Local and global conformational plasticity of the HPV-16 E2 DNA binding domain,

NADRA, A.D., ELISEO, T., PRAT GAY, G. DE, PACI, M. AND CICERO, D.O.

Alghero, Italy. September 21-24, 2004

Congreso; XXXIV National Congress on Magnetic Resonance; 2004

GIDRM

LOCAL AND GLOBAL CONFORMATIONAL PLASTICITY OF THE HPV-16 E2 DNA BINDING DOMAIN Alejandro D. Nadra‡, Tommaso Eliseo†, Diego U. Ferreiro‡, Maurizio Paci†, Gonzalo de Prat-Gay‡ and Daniel O. Cicero† ‡ Instituto Leloir - Inst. de Investigaciones Bioquímicas, FCEyN-UBA and CONICET, Argentina. †Dipartimento di Chimica, Università di Roma “La Sapienza”, Rome, Italy. E-mail: anadra@leloir.org.ar Gene transcription in papillomavirus is controlled by the E2 protein. We analyzed the structure and dynamics of the high risk strain HPV16 DNA E2 binding domain as a prototypic case. Using NOE constrains and residual dipolar couplings (RDC), we have obtained a high resolution structure and were able to address several issues related to folding and functional particularities of this unique fold. Despite being a highly stable and cooperatively folded dimer (DG ~12.0 kcal/mol), exchange measurements show that over 90% of the protons are exchanged after 12 hrs. Careful backbone dynamics measurements indicated that the flexibility of the DNA recognition helix is particularly high for its N-cap residues. The few residues that remain unexchanged after 24 hrs are I286 and V287 of b-strand 1, I330 and L333 of b-strand 3 and residues N343 and F344 of a-helix 2, and these long range interactions are critical for the overall stability of the fold. Thus, the recognition helix, far from being disordered as found in several transcriptional regulatory domains, acts as a structural hinge, providing an overall plasticity with a stable b-barrel architecture. This plasticity provides potential regulatory conformational changes in regions far from the DNA recognition interface, an essential necessary role in these and other transcriptional regulators. In addition, we have completely assigned the backbone of the HPV16 E2C domain bound to a 18mer DNA duplex containing the specific E2 recognition site.
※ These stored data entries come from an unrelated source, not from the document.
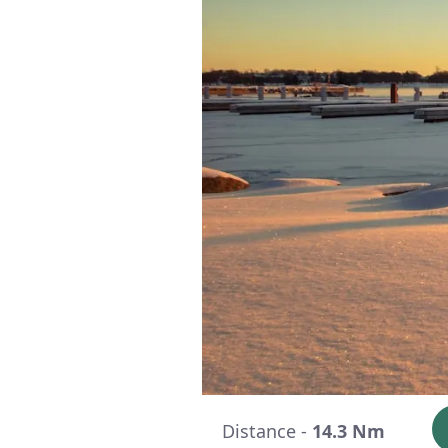
Distance -
14.3 Nm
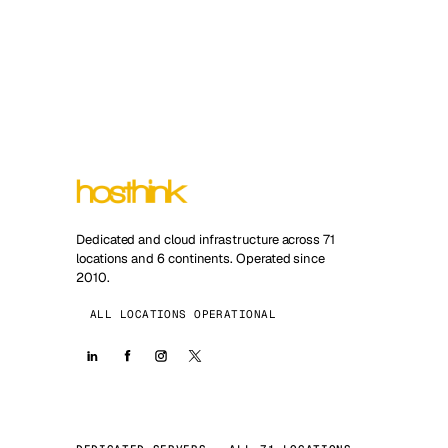
Dedicated and cloud infrastructure across 71
locations and 6 continents. Operated since
2010.
ALL LOCATIONS OPERATIONAL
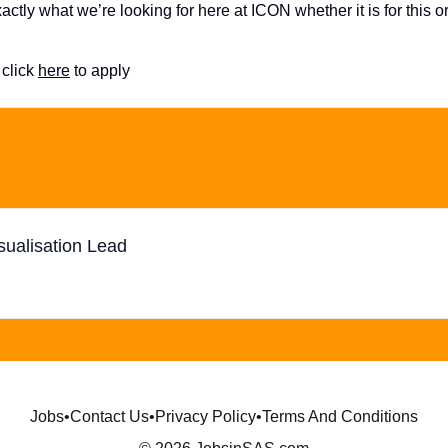
ctly what we’re looking for here at ICON whether it is for this o
click
here
to apply
sualisation Lead
Jobs
•
Contact Us
•
Privacy Policy
•
Terms And Conditions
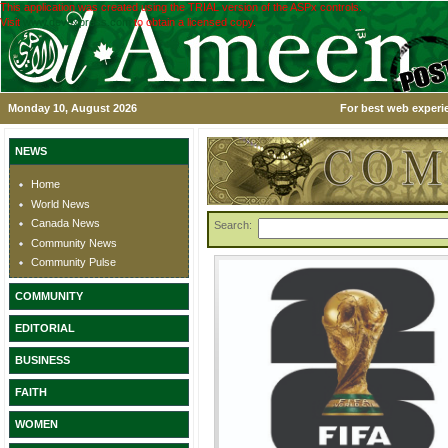
This application was created using the TRIAL version of the ASPx controls.
Visit
www.devexpress.com
to obtain a licensed copy.
Monday 10, August 2026
For best web experie
NEWS
Home
World News
Canada News
Search:
Community News
Community Pulse
COMMUNITY
EDITORIAL
BUSINESS
FAITH
WOMEN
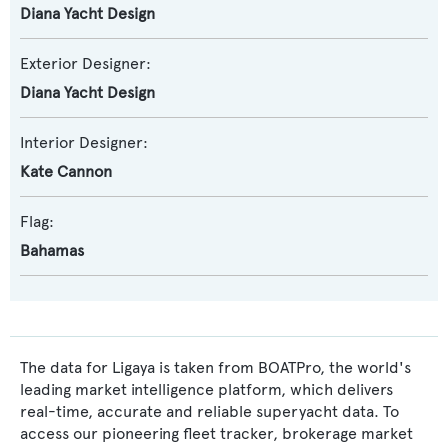
Diana Yacht Design
Exterior Designer:
Diana Yacht Design
Interior Designer:
Kate Cannon
Flag:
Bahamas
The data for Ligaya is taken from BOATPro, the world's
leading market intelligence platform, which delivers
real-time, accurate and reliable superyacht data. To
access our pioneering fleet tracker, brokerage market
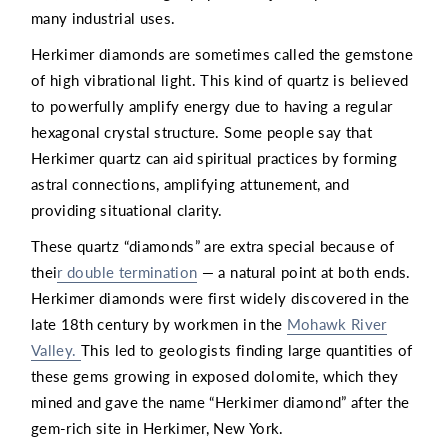
many industrial uses.
Herkimer diamonds are sometimes called the gemstone
of high vibrational light. This kind of quartz is believed
to powerfully amplify energy due to having a regular
hexagonal crystal structure. Some people say that
Herkimer quartz can aid spiritual practices by forming
astral connections, amplifying attunement, and
providing situational clarity.
These quartz “diamonds” are extra special because of
thei
r double termination
— a natural point at both ends.
Herkimer diamonds were first widely discovered in the
late 18th century by workmen in the
Mohawk River
Valley.
This led to geologists finding large quantities of
these gems growing in exposed dolomite, which they
mined and gave the name “Herkimer diamond” after the
gem-rich site in Herkimer, New York.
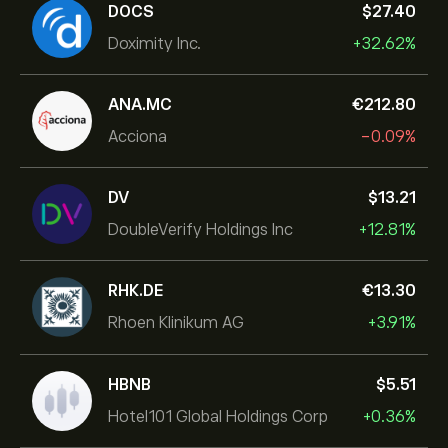
DOCS
‎$‎27.40
Doximity Inc.
+32.62%
ANA.MC
‎€‎212.80
Acciona
-0.09%
DV
‎$‎13.21
DoubleVerify Holdings Inc
+12.81%
RHK.DE
‎€‎13.30
Rhoen Klinikum AG
+3.91%
HBNB
‎$‎5.51
Hotel101 Global Holdings Corp
+0.36%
The perturbation of backbone chemical shifts is small, except for the residues in the major DNA binding helix and adjacent residues, and a in the b2-b3 loop. Backbone amide exchange rate shows a larger overall protection but most notably in the DNA binding helix. The C-terminus located oppostite to the DNA binding helix and locking the central b-barrel interface with crytical H-bonds, becomes more protected, supporting a role of these interactions in DNA bending. These results suggest that the overall plasticity of the fold is not restricted to the DNA binding interface.